Segment Open

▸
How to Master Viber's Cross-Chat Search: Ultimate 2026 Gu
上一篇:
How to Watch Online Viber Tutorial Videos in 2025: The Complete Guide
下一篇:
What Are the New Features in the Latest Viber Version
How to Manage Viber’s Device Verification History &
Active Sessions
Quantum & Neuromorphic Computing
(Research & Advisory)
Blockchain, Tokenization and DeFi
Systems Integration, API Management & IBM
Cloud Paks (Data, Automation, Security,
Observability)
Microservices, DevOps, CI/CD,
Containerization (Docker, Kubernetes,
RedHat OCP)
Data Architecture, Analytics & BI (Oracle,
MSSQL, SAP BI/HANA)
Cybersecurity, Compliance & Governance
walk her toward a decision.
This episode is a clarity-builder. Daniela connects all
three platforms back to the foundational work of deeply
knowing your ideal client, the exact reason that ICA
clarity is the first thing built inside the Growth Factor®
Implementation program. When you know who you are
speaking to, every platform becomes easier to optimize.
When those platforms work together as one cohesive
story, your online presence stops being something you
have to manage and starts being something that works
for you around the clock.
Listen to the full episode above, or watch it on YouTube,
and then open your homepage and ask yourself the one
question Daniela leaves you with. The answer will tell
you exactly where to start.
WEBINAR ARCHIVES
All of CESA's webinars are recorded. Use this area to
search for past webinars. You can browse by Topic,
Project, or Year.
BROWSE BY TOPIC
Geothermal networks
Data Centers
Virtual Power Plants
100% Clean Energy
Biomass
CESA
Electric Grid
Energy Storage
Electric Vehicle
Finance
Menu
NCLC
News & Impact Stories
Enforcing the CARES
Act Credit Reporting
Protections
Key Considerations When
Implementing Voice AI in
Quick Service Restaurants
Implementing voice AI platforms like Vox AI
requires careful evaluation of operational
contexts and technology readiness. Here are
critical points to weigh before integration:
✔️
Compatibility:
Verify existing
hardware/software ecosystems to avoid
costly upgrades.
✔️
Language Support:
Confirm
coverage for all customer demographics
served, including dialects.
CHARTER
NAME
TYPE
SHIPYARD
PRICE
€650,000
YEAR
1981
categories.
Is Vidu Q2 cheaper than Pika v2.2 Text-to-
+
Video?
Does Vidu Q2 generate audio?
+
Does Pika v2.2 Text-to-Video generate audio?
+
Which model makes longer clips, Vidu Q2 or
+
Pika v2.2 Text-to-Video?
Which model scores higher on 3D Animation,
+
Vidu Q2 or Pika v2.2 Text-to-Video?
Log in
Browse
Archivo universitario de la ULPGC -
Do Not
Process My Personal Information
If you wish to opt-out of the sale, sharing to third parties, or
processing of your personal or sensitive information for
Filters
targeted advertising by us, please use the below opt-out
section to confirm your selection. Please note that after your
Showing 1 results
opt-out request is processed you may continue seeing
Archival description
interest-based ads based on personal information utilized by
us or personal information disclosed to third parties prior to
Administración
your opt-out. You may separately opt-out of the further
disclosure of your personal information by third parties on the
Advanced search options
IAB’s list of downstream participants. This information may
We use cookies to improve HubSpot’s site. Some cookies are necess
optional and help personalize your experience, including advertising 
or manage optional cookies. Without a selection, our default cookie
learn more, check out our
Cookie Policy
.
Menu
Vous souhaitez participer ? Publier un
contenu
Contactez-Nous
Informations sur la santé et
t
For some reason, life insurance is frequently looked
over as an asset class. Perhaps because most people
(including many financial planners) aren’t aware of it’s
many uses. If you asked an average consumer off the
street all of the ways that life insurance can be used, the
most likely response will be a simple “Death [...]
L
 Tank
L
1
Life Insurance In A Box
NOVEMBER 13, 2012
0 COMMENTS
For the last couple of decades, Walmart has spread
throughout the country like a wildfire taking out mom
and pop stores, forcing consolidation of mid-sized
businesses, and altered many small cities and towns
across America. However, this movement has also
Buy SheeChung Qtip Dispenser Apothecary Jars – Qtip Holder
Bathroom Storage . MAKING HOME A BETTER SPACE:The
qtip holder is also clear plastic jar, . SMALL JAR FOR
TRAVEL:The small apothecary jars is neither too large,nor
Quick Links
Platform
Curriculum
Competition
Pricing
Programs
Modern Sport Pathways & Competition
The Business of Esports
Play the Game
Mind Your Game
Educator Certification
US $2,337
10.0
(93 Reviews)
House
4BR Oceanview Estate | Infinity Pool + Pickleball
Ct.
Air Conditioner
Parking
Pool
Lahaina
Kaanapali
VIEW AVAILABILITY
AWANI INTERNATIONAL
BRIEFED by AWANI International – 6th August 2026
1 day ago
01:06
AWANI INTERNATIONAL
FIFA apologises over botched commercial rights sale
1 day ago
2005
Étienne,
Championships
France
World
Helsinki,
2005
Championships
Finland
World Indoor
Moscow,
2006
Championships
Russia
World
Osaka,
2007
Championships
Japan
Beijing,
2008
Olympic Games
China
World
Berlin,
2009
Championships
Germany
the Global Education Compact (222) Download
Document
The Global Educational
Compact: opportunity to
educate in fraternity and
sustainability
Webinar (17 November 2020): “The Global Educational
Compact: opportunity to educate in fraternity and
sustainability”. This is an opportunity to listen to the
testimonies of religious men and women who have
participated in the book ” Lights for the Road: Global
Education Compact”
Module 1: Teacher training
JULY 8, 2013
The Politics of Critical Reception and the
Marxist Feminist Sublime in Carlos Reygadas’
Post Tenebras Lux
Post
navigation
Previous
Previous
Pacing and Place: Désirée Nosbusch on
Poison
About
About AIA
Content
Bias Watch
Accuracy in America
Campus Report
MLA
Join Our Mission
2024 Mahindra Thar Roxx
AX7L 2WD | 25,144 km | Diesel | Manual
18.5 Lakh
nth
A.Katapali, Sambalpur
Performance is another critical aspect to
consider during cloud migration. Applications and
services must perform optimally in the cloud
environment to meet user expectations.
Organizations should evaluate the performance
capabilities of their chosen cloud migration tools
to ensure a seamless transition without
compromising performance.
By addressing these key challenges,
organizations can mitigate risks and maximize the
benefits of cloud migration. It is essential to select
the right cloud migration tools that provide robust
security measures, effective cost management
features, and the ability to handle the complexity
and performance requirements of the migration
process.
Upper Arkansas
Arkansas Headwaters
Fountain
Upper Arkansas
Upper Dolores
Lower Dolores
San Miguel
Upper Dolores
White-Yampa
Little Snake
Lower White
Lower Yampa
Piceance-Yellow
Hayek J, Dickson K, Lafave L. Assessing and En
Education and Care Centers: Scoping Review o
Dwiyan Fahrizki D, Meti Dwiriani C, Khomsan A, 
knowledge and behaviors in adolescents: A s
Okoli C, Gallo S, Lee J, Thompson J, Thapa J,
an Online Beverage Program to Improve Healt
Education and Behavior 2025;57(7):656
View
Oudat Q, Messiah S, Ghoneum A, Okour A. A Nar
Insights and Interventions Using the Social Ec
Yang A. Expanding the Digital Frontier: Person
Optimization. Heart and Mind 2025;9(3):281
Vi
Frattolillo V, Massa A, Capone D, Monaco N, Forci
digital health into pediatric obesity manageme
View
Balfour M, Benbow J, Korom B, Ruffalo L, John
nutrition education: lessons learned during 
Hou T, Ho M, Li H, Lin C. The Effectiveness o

Segment Closed

◆ **Brief**
Take the entries above and copy out all lines with the string "including".

◆ **Task solution**
served, including dialects.
optional and help personalize your experience, including advertising 
(including many financial planners) aren’t aware of it’s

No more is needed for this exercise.